Muslim immigrant men have been accused of six "honor killings" in the United States in the past two years, prompting concerns that the Muslim community and police need to do more to stop such crimes.

"There is broad support and acceptance of this idea in Islam, and we're going to see it more and more in the United States," says Robert Spencer, who has trained FBI and military authorities on Islam and founded Jihad Watch, which monitors radical Islam.

Honor killings are generally defined as murders of women by relatives who claim the victim brought shame to the family. Thousands of such killings have occurred in Muslim countries such as Egypt, Jordan, Pakistan and Palestinian territories, according to the World Health Organization.

Some clerics and even lawmakers in these countries have said families have the right to commit honor killings as a way of maintaining values, according to an analysis by Yotam Feldner in the journal Middle East Quarterly.

In the USA, police allege the latest "honor killing" was that of Noor Almaleki, 20, who died Nov. 2 after she and her boyfriend's mother were run over in a Peoria, Ariz., parking lot. Prosecutors charged Almaleki's father, Faleh Almaleki, with murder, saying the Iraqi immigrant was upset that his daughter rejected a husband she married in Iraq and moved in with an American.

"By his own admission, this was an intentional act, and the reason was that his daughter had brought shame on him and his family," says Maricopa County prosecutor Stephanie Low, according to The Arizona Republic.

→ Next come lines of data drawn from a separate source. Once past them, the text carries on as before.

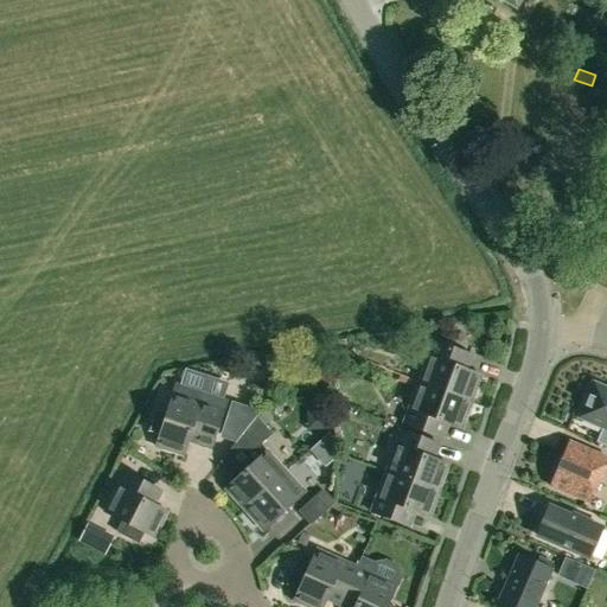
[(423,385),(471,402),(480,376),(459,368),(464,353),(433,342),(419,383),(423,385)]
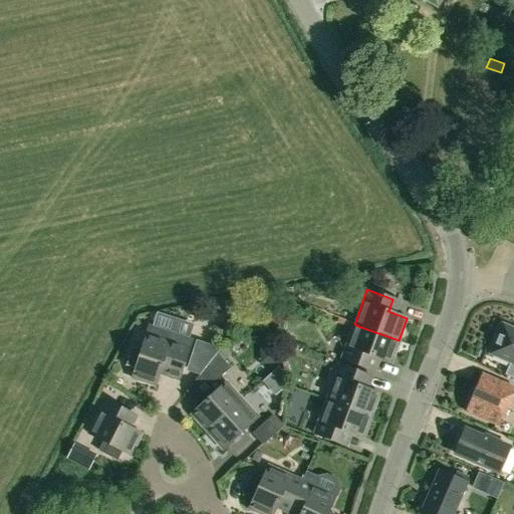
[(391,362),(399,340),(358,326),(354,324),(341,358),(367,368),(372,355),(391,362)]
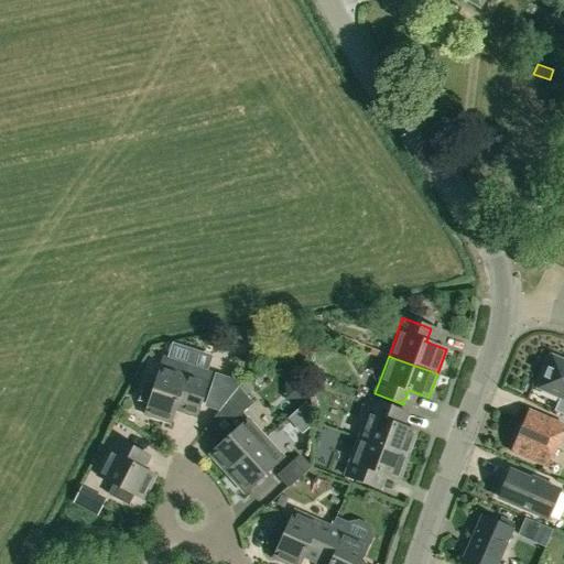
[(153,388),(143,384),(138,401),(148,404),(144,415),(170,424),(174,412),(195,420),(198,410),(210,372),(164,357),(153,388)]
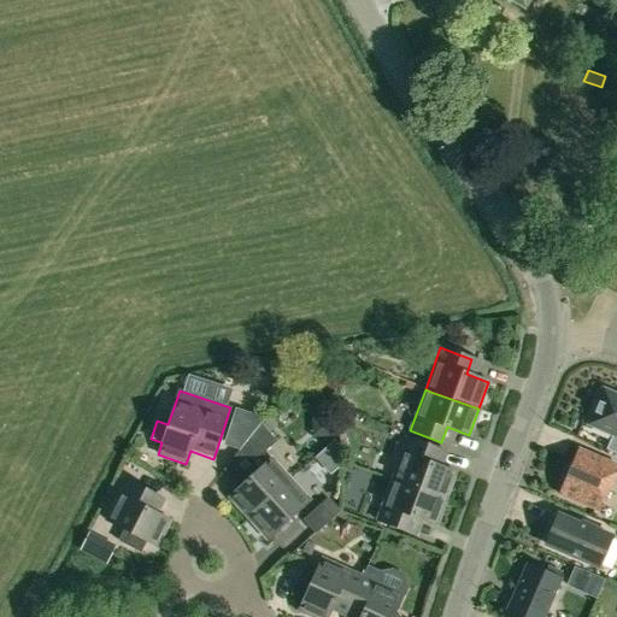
[(616,397),(604,392),(589,425),(613,435),(607,450),(606,451),(616,454),(616,397)]
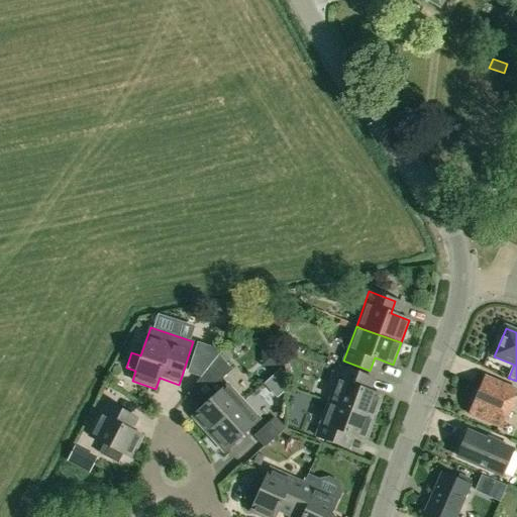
[(210,388),(230,370),(218,356),(201,378),(210,388)]
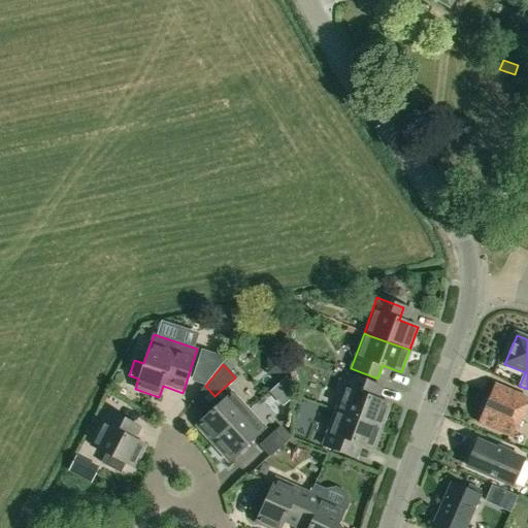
[(335,410),(382,427),(390,404),(370,397),(375,385),(349,374),(335,410)]
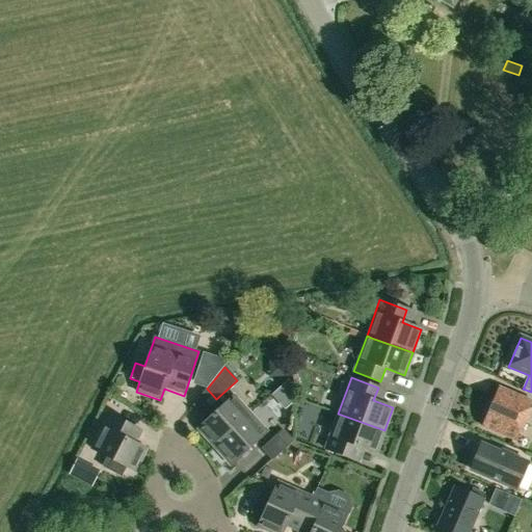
[(288,380),(271,396),(285,410),(293,403),(290,382),(288,380)]
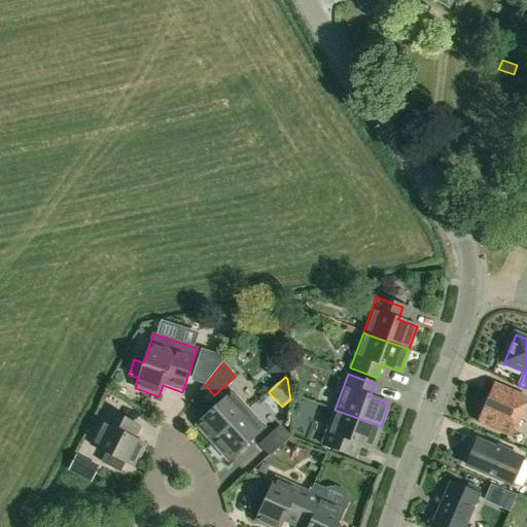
[(479,422),(514,436),(526,400),(526,397),(494,385),(479,422)]
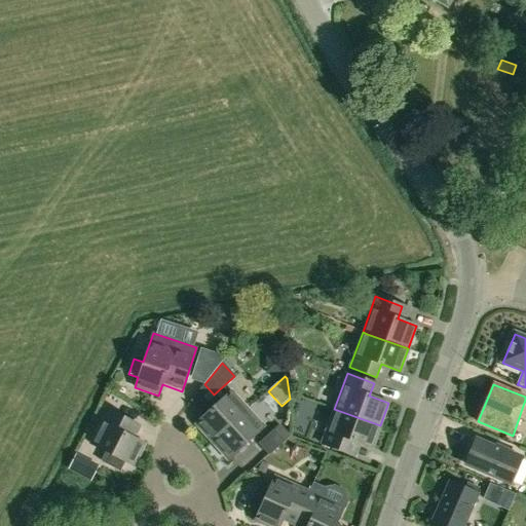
[(229,425),(248,409),(231,391),(195,424),(212,442),(229,425)]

Many Muslim leaders in the USA say that Islam does not promote honor killings and that the practice stems from sexism and tribal behavior that predates the religion.

"You're always going to get problems with chauvinism and suppressing vulnerable populations and gender discrimination," says Salam Al-Marayati, executive director of the Muslim Public Affairs Council.

Not all agree. Zuhdi Jasser says some Muslim communities have failed to spell out how Islam deals with issues that can lead to violence.

"How should young adult women be treated who want to assimilate more than their parents want them to assimilate?" asks Jasser, founder of the American Islamic Forum for Democracy, which advocates a separation of mosque and state. "How does an imam treat a woman who comes in and says she wants a divorce ... or how to deal with your daughter that got pregnant, and she's in high school?"

Phyllis Chesler, who wrote about honor killings in her book Woman's Inhumanity to Woman, says police need to focus on the crimes' co-conspirators if they wish to reverse the trend. Before 2008, there were six honor killings in the USA in the previous 18 years, according to her research.

"It's usually the father, brother or first male cousin who is charged with the actual shooting or stabbing, (but not) the mother who lures the girl home," Chesler says. "The religion has failed to address this as a problem and failed to seriously work to abolish it as un-Islamic."

Jasser says his community needs to address how to treat young women who want to assimilate. "Until we have women's liberation ... we're going to see these things increase."